Exercise brief —
Repeat the lines beginning at the one with "What is the bounding box of the sign" and running to the end of the material, keeping the first and last of them, exactly as they appear.

Task inputs —
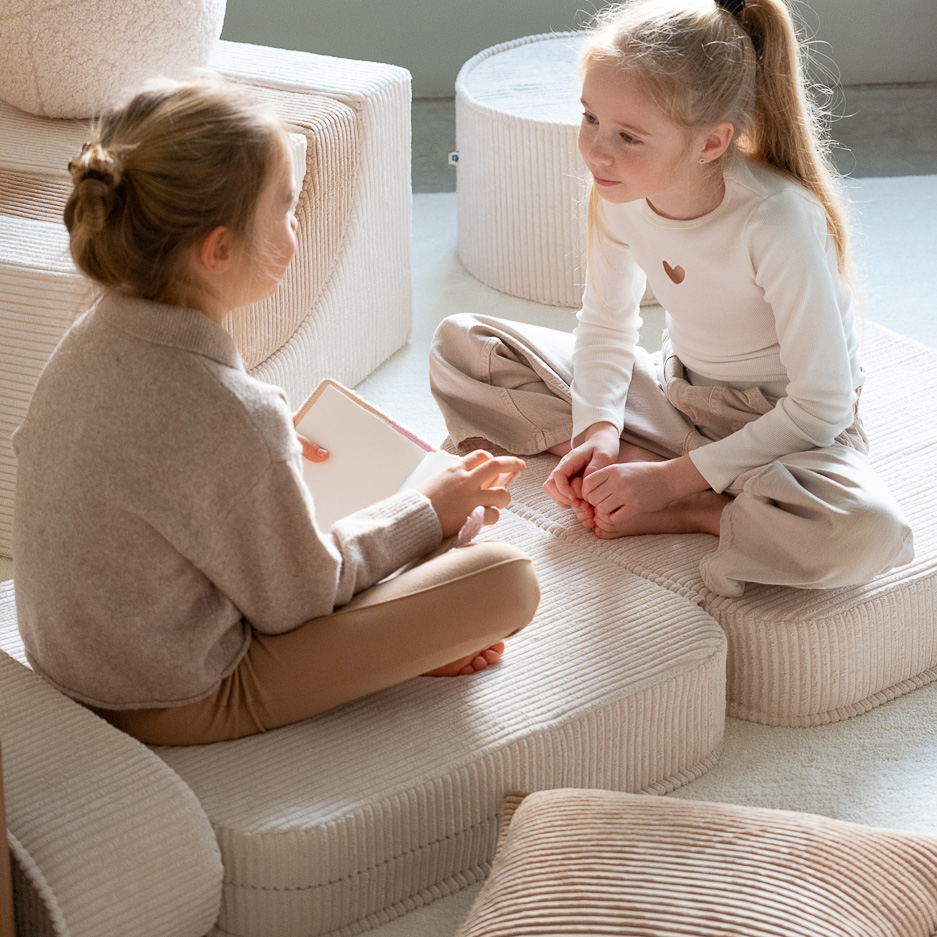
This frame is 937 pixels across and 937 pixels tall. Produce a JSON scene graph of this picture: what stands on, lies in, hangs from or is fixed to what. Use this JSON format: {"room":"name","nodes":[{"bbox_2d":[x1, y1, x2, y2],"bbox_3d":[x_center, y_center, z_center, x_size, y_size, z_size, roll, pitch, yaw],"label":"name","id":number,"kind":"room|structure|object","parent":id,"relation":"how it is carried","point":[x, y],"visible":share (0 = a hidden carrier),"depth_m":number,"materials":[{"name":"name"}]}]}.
{"room":"living room","nodes":[
{"label":"living room","id":0,"kind":"room"},
{"bbox_2d":[0,170,936,936],"bbox_3d":[0.154,0.466,2.982,5.076,0.099,5.037,-1,23,-1],"label":"floor","id":1,"kind":"structure","parent":0,"point":[915,697],"depth_m":3.93,"materials":[{"name":"carpet"}]},
{"bbox_2d":[0,741,14,936],"bbox_3d":[-0.642,0.351,2.452,0.467,0.538,0.474,-1,23,-1],"label":"wooden furniture","id":2,"kind":"object","parent":1,"relation":"on","point":[3,840],"visible":0.97,"depth_m":2.51,"materials":[{"name":"brown wood"}]},
{"bbox_2d":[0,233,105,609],"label":"floor cushion","id":3,"kind":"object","parent":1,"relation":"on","point":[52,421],"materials":[{"name":"beige fabric"}]},
{"bbox_2d":[0,638,224,936],"bbox_3d":[-0.554,0.357,2.834,0.366,0.249,0.600,-20,30,-37],"label":"floor cushion","id":4,"kind":"object","parent":1,"relation":"on","point":[121,774],"visible":0.92,"depth_m":2.67,"materials":[{"name":"fabric"}]},
{"bbox_2d":[0,38,413,556],"bbox_3d":[-0.587,-0.289,4.093,0.771,0.467,0.864,9,25,22],"label":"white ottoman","id":5,"kind":"object","parent":1,"relation":"on","point":[366,366],"visible":0.53,"depth_m":3.99,"materials":[{"name":"fabric"}]},
{"bbox_2d":[0,0,227,118],"bbox_3d":[-0.559,-0.687,4.134,0.441,0.319,0.420,-1,23,-1],"label":"round cushion","id":6,"kind":"object","parent":5,"relation":"on","point":[59,91],"visible":0.93,"depth_m":3.99,"materials":[{"name":"beige fabric"}]},
{"bbox_2d":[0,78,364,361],"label":"cushion","id":7,"kind":"object","parent":5,"relation":"on","point":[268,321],"visible":0.45,"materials":[{"name":"beige fabric"}]},
{"bbox_2d":[0,502,730,936],"bbox_3d":[-0.168,0.257,3.125,0.768,0.174,0.645,-19,29,-36],"label":"floor cushion","id":8,"kind":"object","parent":1,"relation":"on","point":[674,622],"visible":0.63,"depth_m":2.90,"materials":[{"name":"fabric"}]},
{"bbox_2d":[7,76,538,747],"bbox_3d":[-0.207,-0.048,2.894,0.461,0.661,0.417,-13,26,-27],"label":"child","id":9,"kind":"object","parent":8,"relation":"on","point":[253,473],"visible":0.94,"depth_m":2.81},
{"bbox_2d":[294,377,488,534],"bbox_3d":[-0.116,0.001,3.067,0.245,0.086,0.186,15,28,32],"label":"notebook","id":10,"kind":"object","parent":9,"relation":"in","point":[355,409],"visible":0.57,"depth_m":3.07,"materials":[{"name":"paper"}]},
{"bbox_2d":[449,31,662,308],"bbox_3d":[0.198,-0.492,4.668,0.501,0.331,0.504,-1,23,-1],"label":"round ottoman","id":11,"kind":"object","parent":1,"relation":"on","point":[467,257],"visible":0.61,"depth_m":4.51,"materials":[{"name":"white fabric"}]},
{"bbox_2d":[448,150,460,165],"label":"tag","id":12,"kind":"object","parent":11,"relation":"attached to","point":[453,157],"visible":0.62,"depth_m":4.64,"materials":[{"name":"white"}]},
{"bbox_2d":[456,785,936,936],"bbox_3d":[0.214,0.462,2.629,0.511,0.175,0.552,5,24,12],"label":"floor cushion","id":13,"kind":"object","parent":1,"relation":"on","point":[824,854],"visible":1,"depth_m":2.66,"materials":[{"name":"beige fabric"}]},
{"bbox_2d":[459,322,936,725],"bbox_3d":[0.422,0.045,3.653,0.738,0.162,0.718,-19,29,-36],"label":"floor cushion","id":14,"kind":"object","parent":1,"relation":"on","point":[924,448],"visible":0.46,"depth_m":3.31,"materials":[{"name":"fabric"}]},
{"bbox_2d":[431,1,911,605],"bbox_3d":[0.262,-0.215,3.376,0.521,0.646,0.414,18,30,37],"label":"child","id":15,"kind":"object","parent":14,"relation":"on","point":[706,368],"visible":0.91,"depth_m":3.33},
{"bbox_2d":[221,0,936,92],"bbox_3d":[0.249,-2.043,5.197,5.742,2.849,0.188,-1,23,-1],"label":"wall","id":16,"kind":"structure","parent":0,"point":[536,23],"depth_m":5.65,"materials":[{"name":"grey paint"}]},
{"bbox_2d":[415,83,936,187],"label":"floor","id":17,"kind":"structure","parent":0,"point":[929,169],"depth_m":5.38,"materials":[{"name":"grey"}]}
]}

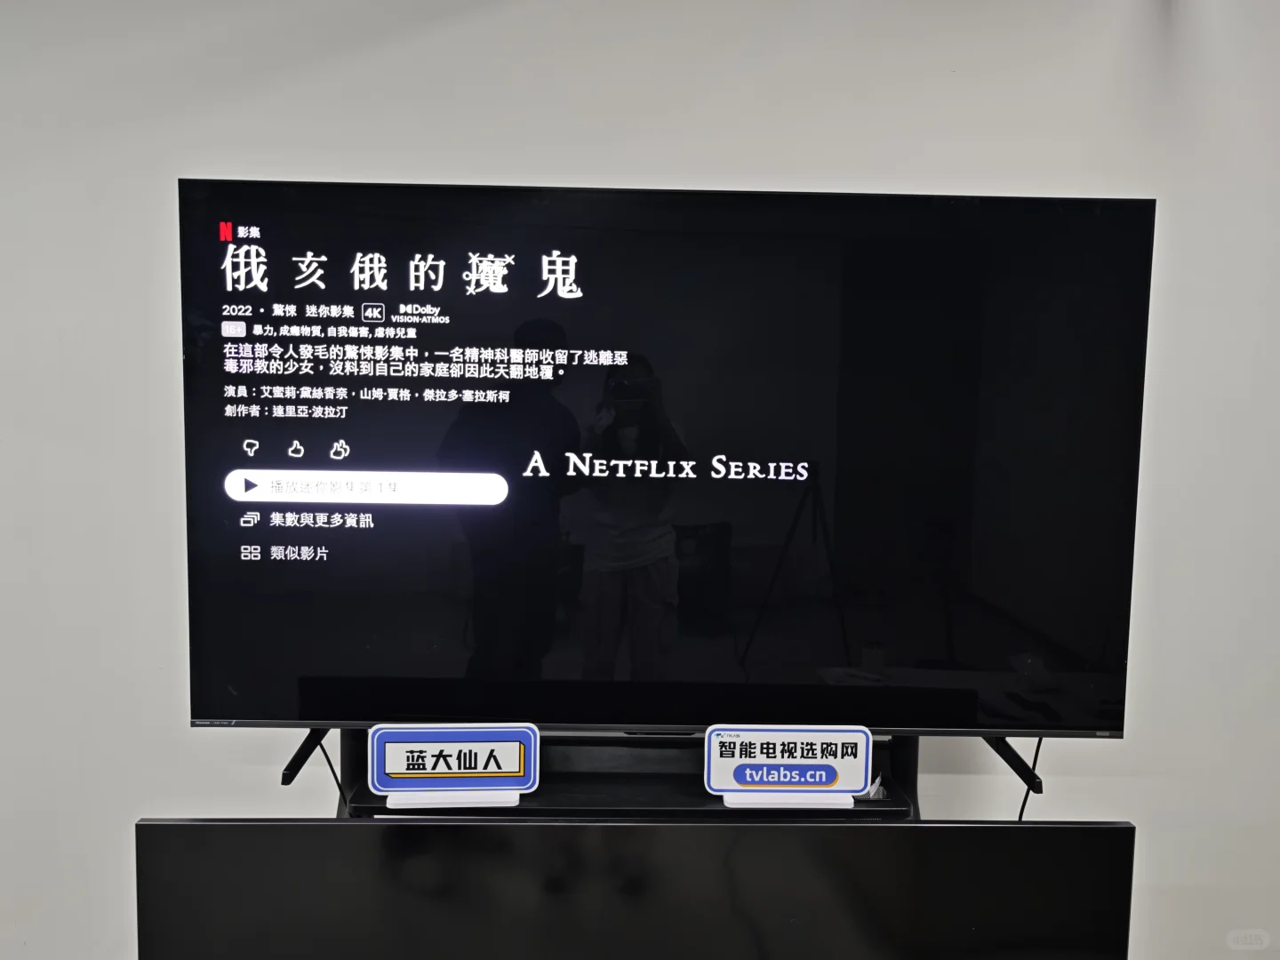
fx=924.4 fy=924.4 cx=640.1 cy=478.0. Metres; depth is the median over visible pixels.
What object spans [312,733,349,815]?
power cable
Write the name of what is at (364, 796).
tv stand
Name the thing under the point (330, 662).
television
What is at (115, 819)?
wall
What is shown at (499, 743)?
sign
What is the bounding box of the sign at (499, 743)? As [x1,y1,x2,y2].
[367,721,539,810]
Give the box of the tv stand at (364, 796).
[332,732,919,823]
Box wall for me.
[0,0,1279,955]
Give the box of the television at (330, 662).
[181,180,1152,736]
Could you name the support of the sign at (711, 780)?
on the tv stand at (364, 796)
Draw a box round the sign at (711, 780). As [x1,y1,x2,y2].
[704,724,874,809]
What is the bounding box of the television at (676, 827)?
[130,818,1138,959]
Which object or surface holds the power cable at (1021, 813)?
hanging from the television at (330, 662)
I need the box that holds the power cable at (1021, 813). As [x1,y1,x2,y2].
[1016,736,1044,824]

Task result —
What is the bounding box of the sign at (499, 743)? As [x1,y1,x2,y2].
[367,721,539,810]
Give the box of the tv stand at (364, 796).
[332,732,919,823]
Box wall for me.
[0,0,1279,955]
Give the box of the television at (330, 662).
[181,180,1152,736]
Could you name the support of the sign at (711, 780)?
on the tv stand at (364, 796)
Draw a box round the sign at (711, 780). As [x1,y1,x2,y2].
[704,724,874,809]
What is the bounding box of the television at (676, 827)?
[130,818,1138,959]
Which object or surface holds the power cable at (1021, 813)?
hanging from the television at (330, 662)
I need the box that holds the power cable at (1021, 813). As [x1,y1,x2,y2].
[1016,736,1044,824]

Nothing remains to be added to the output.